%%
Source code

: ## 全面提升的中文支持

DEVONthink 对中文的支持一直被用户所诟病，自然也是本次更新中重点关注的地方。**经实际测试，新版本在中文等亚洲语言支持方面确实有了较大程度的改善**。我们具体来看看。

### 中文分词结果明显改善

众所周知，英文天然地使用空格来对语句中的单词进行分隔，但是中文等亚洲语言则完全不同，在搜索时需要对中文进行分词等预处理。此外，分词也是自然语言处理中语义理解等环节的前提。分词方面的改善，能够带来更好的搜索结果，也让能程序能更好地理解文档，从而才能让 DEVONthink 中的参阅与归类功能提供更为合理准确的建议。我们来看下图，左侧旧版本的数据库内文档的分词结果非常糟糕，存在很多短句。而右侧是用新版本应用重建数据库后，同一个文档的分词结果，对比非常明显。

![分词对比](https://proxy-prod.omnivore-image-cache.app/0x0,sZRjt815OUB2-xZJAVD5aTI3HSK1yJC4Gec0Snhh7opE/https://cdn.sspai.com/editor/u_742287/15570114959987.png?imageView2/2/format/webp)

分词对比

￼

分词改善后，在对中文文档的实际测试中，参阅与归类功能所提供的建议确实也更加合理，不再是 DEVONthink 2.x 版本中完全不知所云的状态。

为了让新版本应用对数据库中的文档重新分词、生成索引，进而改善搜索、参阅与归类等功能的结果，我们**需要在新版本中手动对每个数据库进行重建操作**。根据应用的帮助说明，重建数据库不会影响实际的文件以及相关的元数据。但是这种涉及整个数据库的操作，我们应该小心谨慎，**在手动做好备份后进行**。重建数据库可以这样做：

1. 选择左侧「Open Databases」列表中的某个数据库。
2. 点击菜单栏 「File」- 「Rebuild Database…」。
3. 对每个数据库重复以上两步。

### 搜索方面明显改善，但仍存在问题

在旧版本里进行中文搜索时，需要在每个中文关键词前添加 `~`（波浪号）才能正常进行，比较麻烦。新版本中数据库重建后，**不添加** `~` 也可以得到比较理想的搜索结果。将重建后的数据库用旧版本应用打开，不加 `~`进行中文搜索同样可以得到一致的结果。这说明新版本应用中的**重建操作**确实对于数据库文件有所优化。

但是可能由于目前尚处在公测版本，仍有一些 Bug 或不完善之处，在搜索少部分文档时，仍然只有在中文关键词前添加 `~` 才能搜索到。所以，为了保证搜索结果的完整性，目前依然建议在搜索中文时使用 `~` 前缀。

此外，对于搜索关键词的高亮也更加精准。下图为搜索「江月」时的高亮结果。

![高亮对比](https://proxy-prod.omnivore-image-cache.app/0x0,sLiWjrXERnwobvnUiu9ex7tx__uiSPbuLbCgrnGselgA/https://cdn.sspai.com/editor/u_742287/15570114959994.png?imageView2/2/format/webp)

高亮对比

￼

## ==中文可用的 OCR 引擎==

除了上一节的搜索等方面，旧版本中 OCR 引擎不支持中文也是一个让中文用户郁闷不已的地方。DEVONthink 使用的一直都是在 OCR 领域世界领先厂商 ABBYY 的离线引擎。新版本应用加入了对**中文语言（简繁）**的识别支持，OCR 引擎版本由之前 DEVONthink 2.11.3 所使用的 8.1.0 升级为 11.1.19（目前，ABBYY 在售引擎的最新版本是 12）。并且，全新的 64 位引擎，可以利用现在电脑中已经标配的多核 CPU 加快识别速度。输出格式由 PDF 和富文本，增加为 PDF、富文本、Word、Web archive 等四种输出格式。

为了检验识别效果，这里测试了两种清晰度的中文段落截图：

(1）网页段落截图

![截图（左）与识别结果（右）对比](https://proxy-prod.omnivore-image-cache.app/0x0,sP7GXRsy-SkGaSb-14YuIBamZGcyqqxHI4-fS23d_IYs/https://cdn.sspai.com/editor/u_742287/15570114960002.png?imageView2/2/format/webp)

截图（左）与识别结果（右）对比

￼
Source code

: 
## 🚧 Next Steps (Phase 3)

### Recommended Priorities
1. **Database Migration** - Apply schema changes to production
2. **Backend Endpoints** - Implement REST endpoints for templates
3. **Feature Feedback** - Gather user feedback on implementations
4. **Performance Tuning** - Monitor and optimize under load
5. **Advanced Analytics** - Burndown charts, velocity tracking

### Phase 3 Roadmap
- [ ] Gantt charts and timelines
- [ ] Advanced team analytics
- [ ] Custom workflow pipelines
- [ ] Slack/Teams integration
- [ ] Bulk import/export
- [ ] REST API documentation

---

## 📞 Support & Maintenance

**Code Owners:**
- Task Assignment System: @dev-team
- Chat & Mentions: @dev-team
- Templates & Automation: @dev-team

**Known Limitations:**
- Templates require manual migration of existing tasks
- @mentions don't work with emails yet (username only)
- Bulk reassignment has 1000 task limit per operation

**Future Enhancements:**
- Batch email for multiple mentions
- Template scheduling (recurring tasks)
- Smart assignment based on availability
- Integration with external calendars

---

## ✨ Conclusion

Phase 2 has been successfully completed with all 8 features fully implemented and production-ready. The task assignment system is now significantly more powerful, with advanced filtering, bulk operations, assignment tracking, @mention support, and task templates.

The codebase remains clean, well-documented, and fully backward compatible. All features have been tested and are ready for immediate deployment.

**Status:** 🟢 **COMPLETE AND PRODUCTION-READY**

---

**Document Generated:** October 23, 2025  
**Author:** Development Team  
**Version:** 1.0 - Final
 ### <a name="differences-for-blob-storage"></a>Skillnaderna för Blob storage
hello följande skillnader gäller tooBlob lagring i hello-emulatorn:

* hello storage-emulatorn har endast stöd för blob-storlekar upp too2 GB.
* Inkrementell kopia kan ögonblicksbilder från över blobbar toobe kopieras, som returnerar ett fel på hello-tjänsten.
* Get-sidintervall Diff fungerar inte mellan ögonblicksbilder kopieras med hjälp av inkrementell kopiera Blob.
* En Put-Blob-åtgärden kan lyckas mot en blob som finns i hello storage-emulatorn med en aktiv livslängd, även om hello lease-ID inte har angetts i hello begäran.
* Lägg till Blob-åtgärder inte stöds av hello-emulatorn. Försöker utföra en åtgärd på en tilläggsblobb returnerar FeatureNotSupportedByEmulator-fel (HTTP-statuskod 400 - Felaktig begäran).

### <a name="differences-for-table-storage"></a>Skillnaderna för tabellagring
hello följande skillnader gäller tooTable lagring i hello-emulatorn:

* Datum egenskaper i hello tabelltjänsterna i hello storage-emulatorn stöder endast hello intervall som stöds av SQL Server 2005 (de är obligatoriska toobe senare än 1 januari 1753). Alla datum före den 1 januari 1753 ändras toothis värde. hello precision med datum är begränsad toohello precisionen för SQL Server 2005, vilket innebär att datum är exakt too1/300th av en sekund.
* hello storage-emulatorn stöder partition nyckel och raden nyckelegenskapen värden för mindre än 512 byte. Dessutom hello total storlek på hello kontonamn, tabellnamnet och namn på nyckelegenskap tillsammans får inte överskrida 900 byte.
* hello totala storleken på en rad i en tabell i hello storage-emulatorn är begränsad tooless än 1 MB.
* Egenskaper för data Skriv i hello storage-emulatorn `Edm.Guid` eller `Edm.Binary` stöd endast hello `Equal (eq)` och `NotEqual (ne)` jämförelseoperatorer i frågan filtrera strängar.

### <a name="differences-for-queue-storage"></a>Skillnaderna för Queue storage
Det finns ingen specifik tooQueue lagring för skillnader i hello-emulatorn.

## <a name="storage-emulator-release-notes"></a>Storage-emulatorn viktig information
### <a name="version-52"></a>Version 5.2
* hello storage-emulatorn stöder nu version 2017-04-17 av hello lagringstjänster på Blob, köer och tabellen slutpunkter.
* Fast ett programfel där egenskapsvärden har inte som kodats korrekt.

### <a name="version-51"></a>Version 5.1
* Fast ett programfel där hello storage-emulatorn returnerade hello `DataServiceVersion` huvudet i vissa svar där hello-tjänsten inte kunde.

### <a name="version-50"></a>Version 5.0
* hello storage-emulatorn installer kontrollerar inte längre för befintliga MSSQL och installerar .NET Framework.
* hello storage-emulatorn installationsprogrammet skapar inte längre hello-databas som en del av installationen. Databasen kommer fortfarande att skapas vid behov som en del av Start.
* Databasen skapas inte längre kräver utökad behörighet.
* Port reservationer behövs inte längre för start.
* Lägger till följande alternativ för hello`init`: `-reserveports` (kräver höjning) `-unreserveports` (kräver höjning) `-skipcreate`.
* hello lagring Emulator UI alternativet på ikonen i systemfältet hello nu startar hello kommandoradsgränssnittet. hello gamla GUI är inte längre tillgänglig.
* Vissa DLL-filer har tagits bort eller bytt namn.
%%
Find the lines that mention "proxy" in the entries and show them.

- [REPLY]
![分词对比](https://proxy-prod.omnivore-image-cache.app/0x0,sZRjt815OUB2-xZJAVD5aTI3HSK1yJC4Gec0Snhh7opE/https://cdn.sspai.com/editor/u_742287/15570114959987.png?imageView2/2/format/webp)
![高亮对比](https://proxy-prod.omnivore-image-cache.app/0x0,sLiWjrXERnwobvnUiu9ex7tx__uiSPbuLbCgrnGselgA/https://cdn.sspai.com/editor/u_742287/15570114959994.png?imageView2/2/format/webp)
![截图（左）与识别结果（右）对比](https://proxy-prod.omnivore-image-cache.app/0x0,sP7GXRsy-SkGaSb-14YuIBamZGcyqqxHI4-fS23d_IYs/https://cdn.sspai.com/editor/u_742287/15570114960002.png?imageView2/2/format/webp)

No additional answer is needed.